[Opening Source records section]
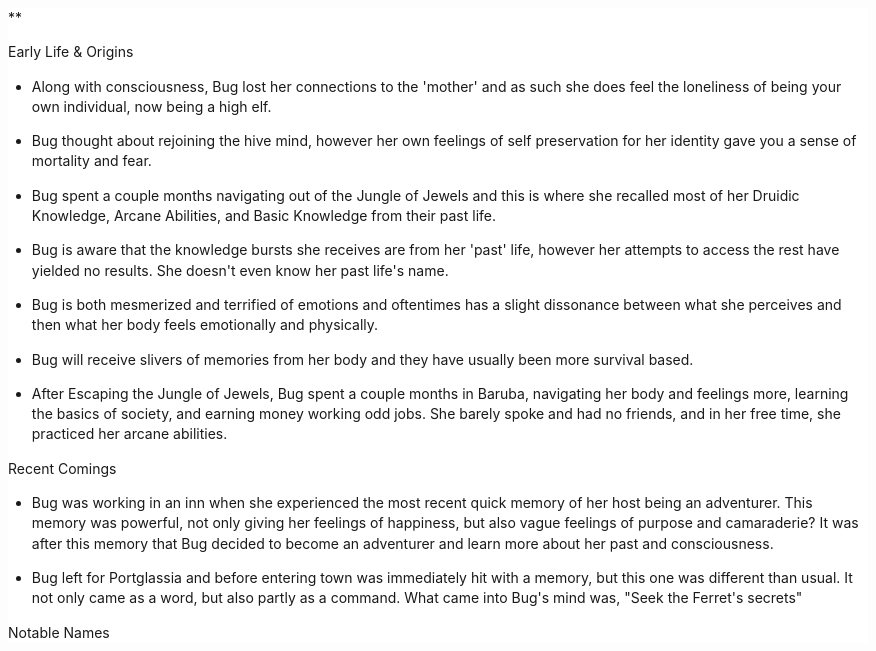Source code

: **

Early Life & Origins

  

-   Along with consciousness, Bug lost her connections to the 'mother' and as such she does feel the loneliness of being your own individual, now being a high elf.
    

  

-   Bug thought about rejoining the hive mind, however her own feelings of self preservation for her identity gave you a sense of mortality and fear.
    

  

-   Bug spent a couple months navigating out of the Jungle of Jewels and this is where she recalled most of her Druidic Knowledge, Arcane Abilities, and Basic Knowledge from their past life.
    

  

-   Bug is aware that the knowledge bursts she receives are from her 'past' life, however her attempts to access the rest have yielded no results. She doesn't even know her past life's name.
    

  

-   Bug is both mesmerized and terrified of emotions and oftentimes has a slight dissonance between what she perceives and then what her body feels emotionally and physically.
    

  

-   Bug will receive slivers of memories from her body and they have usually been more survival based.
    

  

-   After Escaping the Jungle of Jewels, Bug spent a couple months in Baruba, navigating her body and feelings more, learning the basics of society, and earning money working odd jobs. She barely spoke and had no friends, and in her free time, she practiced her arcane abilities.
    

  
  

Recent Comings

  

-   Bug was working in an inn when she experienced the most recent quick memory of her host being an adventurer. This memory was powerful, not only giving her feelings of happiness, but also vague feelings of purpose and camaraderie? It was after this memory that Bug decided to become an adventurer and learn more about her past and consciousness.
    

  

-   Bug left for Portglassia and before entering town was immediately hit with a memory, but this one was different than usual. It not only came as a word, but also partly as a command. What came into Bug's mind was, "Seek the Ferret's secrets"
    

  
  
  

Notable Names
[Closing Source records section]
> _Problem requirements_: Each entry above must be printed exactly, apart from its pictures.

> _Task solution_:
Source code

: **

Early Life & Origins

  

-   Along with consciousness, Bug lost her connections to the 'mother' and as such she does feel the loneliness of being your own individual, now being a high elf.
    

  

-   Bug thought about rejoining the hive mind, however her own feelings of self preservation for her identity gave you a sense of mortality and fear.
    

  

-   Bug spent a couple months navigating out of the Jungle of Jewels and this is where she recalled most of her Druidic Knowledge, Arcane Abilities, and Basic Knowledge from their past life.
    

  

-   Bug is aware that the knowledge bursts she receives are from her 'past' life, however her attempts to access the rest have yielded no results. She doesn't even know her past life's name.
    

  

-   Bug is both mesmerized and terrified of emotions and oftentimes has a slight dissonance between what she perceives and then what her body feels emotionally and physically.
    

  

-   Bug will receive slivers of memories from her body and they have usually been more survival based.
    

  

-   After Escaping the Jungle of Jewels, Bug spent a couple months in Baruba, navigating her body and feelings more, learning the basics of society, and earning money working odd jobs. She barely spoke and had no friends, and in her free time, she practiced her arcane abilities.
    

  
  

Recent Comings

  

-   Bug was working in an inn when she experienced the most recent quick memory of her host being an adventurer. This memory was powerful, not only giving her feelings of happiness, but also vague feelings of purpose and camaraderie? It was after this memory that Bug decided to become an adventurer and learn more about her past and consciousness.
    

  

-   Bug left for Portglassia and before entering town was immediately hit with a memory, but this one was different than usual. It not only came as a word, but also partly as a command. What came into Bug's mind was, "Seek the Ferret's secrets"
    

  
  
  

Notable Names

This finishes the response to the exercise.